New Delhi, March 31: A Delhi court today acquitted all five accused in the 1999 murder of Outlook cartoonist Irfan Hussain saying the prosecution had failed to substantiate its charges in a case built on circumstantial evidence.
“In a case of circumstantial evidence, each and every circumstance should be proved independently and the chain of circumstances should be complete and the compound effect of the chain should be framed in such a manner that it is only the accused persons who had committed the offence and none else,” additional sessions judge Talwant Singh said.
The ruling comes a month after Delhi police filed an appeal against the acquittals in the Jessica Lal case on the grounds that circumstantial evidence was ignored.
Mustafa Ansari, Sanjay Kumar, Heera Singh alias Bullet, Mohammed Jasim and Mohammed Shahid ?? part of a gang of carjackers ? were acquitted of the charges of kidnapping and killing the cartoonist. The police have held that the murder was the result of a carjacking that went wrong.
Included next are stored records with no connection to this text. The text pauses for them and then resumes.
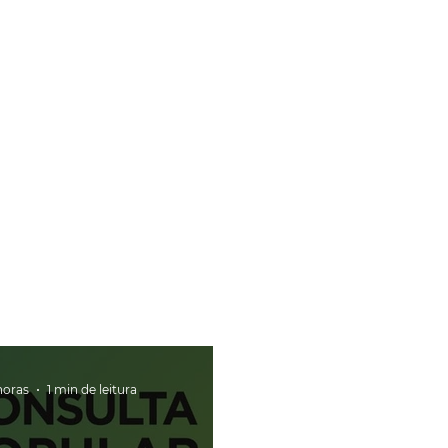
horas
1 min de leitura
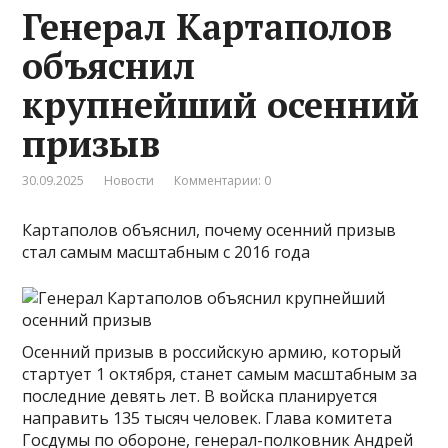
Генерал Картаполов
объяснил
крупнейший осенний
призыв
30.09.2025
Новости
Комментарии: 0
Картаполов объяснил, почему осенний призыв
стал самым масштабным с 2016 года
Осенний призыв в российскую армию, который
стартует 1 октября, станет самым масштабным за
последние девять лет. В войска планируется
направить 135 тысяч человек. Глава комитета
Госдумы по обороне, генерал-полковник Андрей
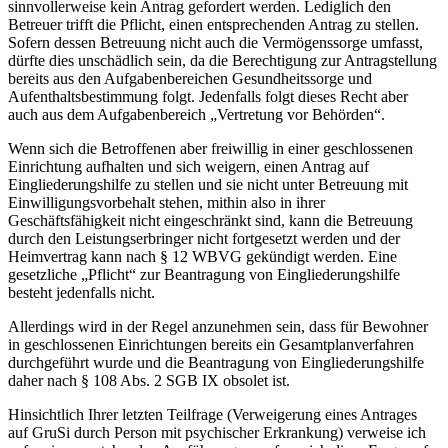
sinnvollerweise kein Antrag gefordert werden. Lediglich den
Betreuer trifft die Pflicht, einen entsprechenden Antrag zu stellen.
Sofern dessen Betreuung nicht auch die Vermögenssorge umfasst,
dürfte dies unschädlich sein, da die Berechtigung zur Antragstellung
bereits aus den Aufgabenbereichen Gesundheitssorge und
Aufenthaltsbestimmung folgt. Jedenfalls folgt dieses Recht aber
auch aus dem Aufgabenbereich „Vertretung vor Behörden“.
Wenn sich die Betroffenen aber freiwillig in einer geschlossenen
Einrichtung aufhalten und sich weigern, einen Antrag auf
Eingliederungshilfe zu stellen und sie nicht unter Betreuung mit
Einwilligungsvorbehalt stehen, mithin also in ihrer
Geschäftsfähigkeit nicht eingeschränkt sind, kann die Betreuung
durch den Leistungserbringer nicht fortgesetzt werden und der
Heimvertrag kann nach § 12 WBVG gekündigt werden. Eine
gesetzliche „Pflicht“ zur Beantragung von Eingliederungshilfe
besteht jedenfalls nicht.
Allerdings wird in der Regel anzunehmen sein, dass für Bewohner
in geschlossenen Einrichtungen bereits ein Gesamtplanverfahren
durchgeführt wurde und die Beantragung von Eingliederungshilfe
daher nach § 108 Abs. 2 SGB IX obsolet ist.
Hinsichtlich Ihrer letzten Teilfrage (Verweigerung eines Antrages
auf GruSi durch Person mit psychischer Erkrankung) verweise ich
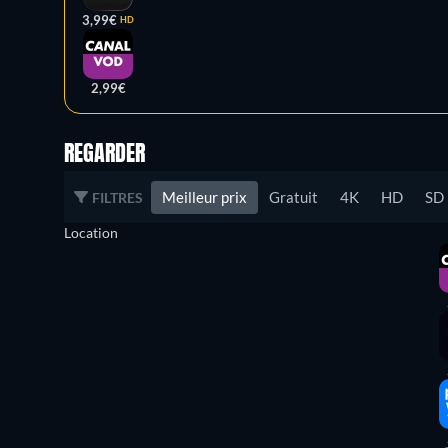
3,99€
HD
2,99€
REGARDER
Meilleur prix
Gratuit
4K
HD
SD
FILTRES
Location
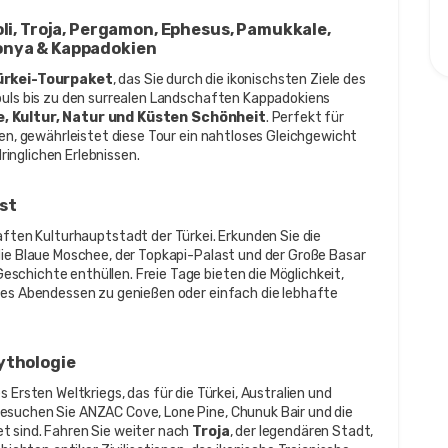
oli, Troja, Pergamon, Ephesus, Pamukkale, 
Konya & Kappadokien
ürkei-Tourpaket
, das Sie durch die ikonischsten Ziele des 
buls bis zu den surrealen Landschaften Kappadokiens 
, Kultur, Natur und Küsten Schönheit
. Perfekt für 
hen, gewährleistet diese Tour ein nahtloses Gleichgewicht 
inglichen Erlebnissen.
st
haften Kulturhauptstadt der Türkei. Erkunden Sie die 
die Blaue Moschee, der Topkapi-Palast und der Große Basar 
chichte enthüllen. Freie Tage bieten die Möglichkeit, 
hes Abendessen zu genießen oder einfach die lebhafte 
Mythologie
 Ersten Weltkriegs, das für die Türkei, Australien und 
esuchen Sie ANZAC Cove, Lone Pine, Chunuk Bair und die 
 sind. Fahren Sie weiter nach 
Troja
, der legendären Stadt, 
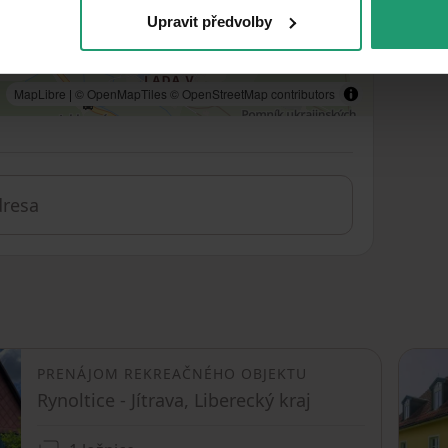
Upravit předvolby
MapLibre
|
© OpenMapTiles
© OpenStreetMap contributors
PRENÁJOM REKREAČNÉHO OBJEKTU
Rynoltice - Jítrava, Liberecký kraj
Irfan went missing on the night of March 8, 1999, while returning from work to his Sahibabad residence. His wife, Dr Muneera Hussain, lodged a missing persons report at Sarojini Nagar police station the next day.
According to the prosecution, he was kidnapped and killed by the five near the Gazipur traffic lights in Delhi.
The cartoonist’s decomposed and mutilated body was found on March 13 in a bush near Mayur Vihar in east Delhi close to the national highway. Irfan had been stabbed 28 times, strangled and his throat had been slashed. His car, mobile phone and jewellery were missing.
The police said they had recovered his bag containing a mobile charger, a pen and a diary from the house of one of the accused, Sanjay, in judicial custody in another auto-snatching case. The prosecution said the recoveries were made in the presence of a public witness, Banwarilal. But Banwarilal denied this in court and said the police had obtained his signature on a plain paper.
Irfan’s white Maruti was allegedly recovered on December 8, 1999, from a place 50 to 60 yards from a checkpost near Anantnag in Jammu and Kashmir when the driver, asked to stop for a security check, fled after abandoning the vehicle.
The judge dismissed this as “improbable”. “This was a highly improbable circumstance that the driver has already passed the checkpost and driven up to 50-60 yards beyond it and that instead of escaping in the vehicle itself, he abandoned it and ran on foot,” he said.
Irfan’s wife alleged that there were inconsistencies in the case. An anonymous caller had claimed responsibility for killing her husband days before his body was found, she said. Crank calls to the Hussain household started just after he disappeared and ended abruptly an hour after his body was found but before police had released the news.